+++ Document text +++
Wednesday, September 26, 2012

Things to do to save your soul and help the planet

Remember all those things you could do to save the planet?  Did we do them?  Did they work?  Given the dire forecasts for the years ahead, like this post from Guy McPherson, I think I'll just try to stay sane.  Here are some old and maybe new ideas in no particular order.

1. Drink water from free water systems, not plastic bottles.


2. Quit driving. Walk, ride a bike, or don’t go.  Or bum a ride.

3. Watch sunrises.

4. Grow food.

5. Replace lawns with gardens or wild vegetation.

6. Plant trees, even though you may not see the fruit.

7. Compost your shit. For heaven’s sake, stop dumping it in drinking water!

8. Catch rainwater.

9. Re-use grey water from your washer, shower, or kitchen.

10. Generate no waste.

11. Quit using the word “waste”, because then you will see things as resources.
+++ Supplied material +++
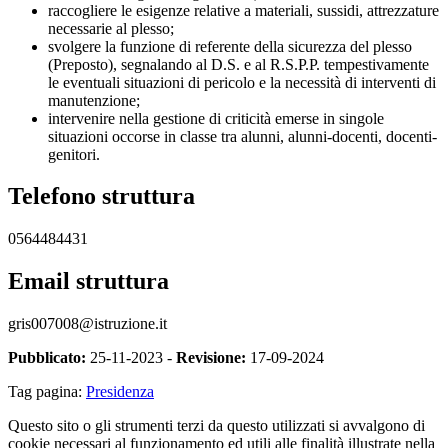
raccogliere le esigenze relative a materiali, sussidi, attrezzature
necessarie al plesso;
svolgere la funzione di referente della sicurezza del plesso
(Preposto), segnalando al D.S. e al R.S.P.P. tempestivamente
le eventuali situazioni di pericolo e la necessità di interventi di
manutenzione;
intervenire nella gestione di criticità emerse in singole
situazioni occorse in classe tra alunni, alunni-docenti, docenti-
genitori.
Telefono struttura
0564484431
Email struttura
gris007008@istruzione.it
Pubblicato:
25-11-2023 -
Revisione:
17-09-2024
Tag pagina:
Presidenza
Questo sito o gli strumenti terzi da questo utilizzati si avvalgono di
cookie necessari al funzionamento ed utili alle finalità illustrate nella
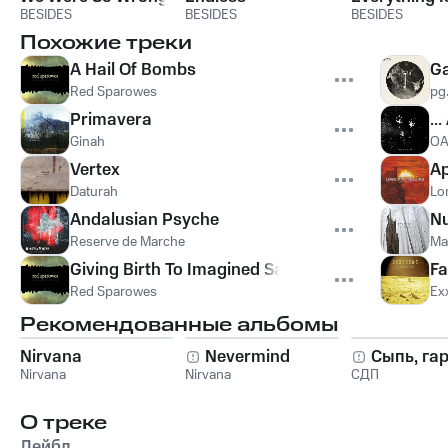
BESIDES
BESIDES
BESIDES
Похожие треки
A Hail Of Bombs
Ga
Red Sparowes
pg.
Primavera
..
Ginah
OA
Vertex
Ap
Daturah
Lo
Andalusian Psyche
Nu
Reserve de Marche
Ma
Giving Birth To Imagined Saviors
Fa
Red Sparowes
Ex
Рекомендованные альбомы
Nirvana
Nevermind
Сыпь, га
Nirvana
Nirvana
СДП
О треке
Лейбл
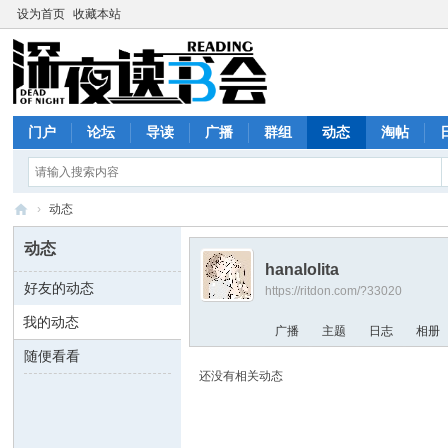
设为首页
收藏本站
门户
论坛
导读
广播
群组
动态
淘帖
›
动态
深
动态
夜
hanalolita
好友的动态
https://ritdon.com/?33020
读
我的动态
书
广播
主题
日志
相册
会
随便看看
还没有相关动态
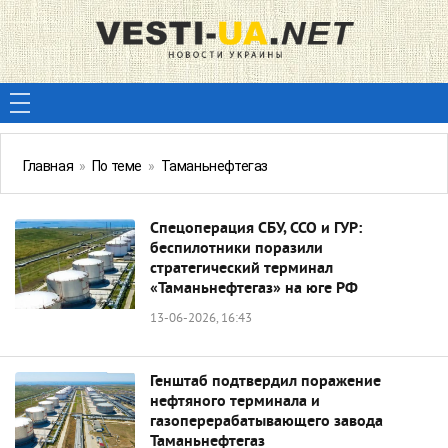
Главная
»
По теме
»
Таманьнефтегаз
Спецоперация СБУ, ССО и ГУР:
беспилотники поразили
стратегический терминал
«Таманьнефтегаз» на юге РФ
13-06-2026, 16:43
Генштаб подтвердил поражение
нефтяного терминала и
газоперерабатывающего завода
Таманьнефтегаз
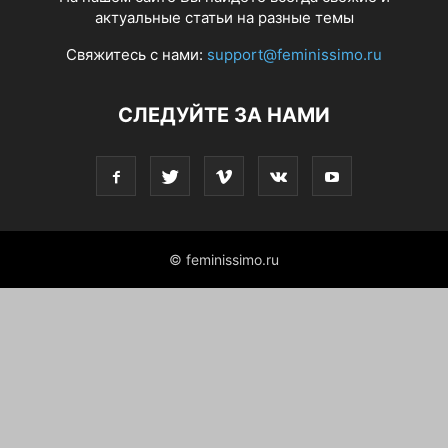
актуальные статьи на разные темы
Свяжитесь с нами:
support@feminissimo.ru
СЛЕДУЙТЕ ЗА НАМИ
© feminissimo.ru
+++
■ **Directions for this task**
Reproduce the full blog post on saving the planet, word for word.

■ **Answer box**
Wednesday, September 26, 2012

Things to do to save your soul and help the planet

Remember all those things you could do to save the planet?  Did we do them?  Did they work?  Given the dire forecasts for the years ahead, like this post from Guy McPherson, I think I'll just try to stay sane.  Here are some old and maybe new ideas in no particular order.

1. Drink water from free water systems, not plastic bottles.


2. Quit driving. Walk, ride a bike, or don’t go.  Or bum a ride.

3. Watch sunrises.

4. Grow food.

5. Replace lawns with gardens or wild vegetation.

6. Plant trees, even though you may not see the fruit.

7. Compost your shit. For heaven’s sake, stop dumping it in drinking water!

8. Catch rainwater.

9. Re-use grey water from your washer, shower, or kitchen.

10. Generate no waste.

11. Quit using the word “waste”, because then you will see things as resources.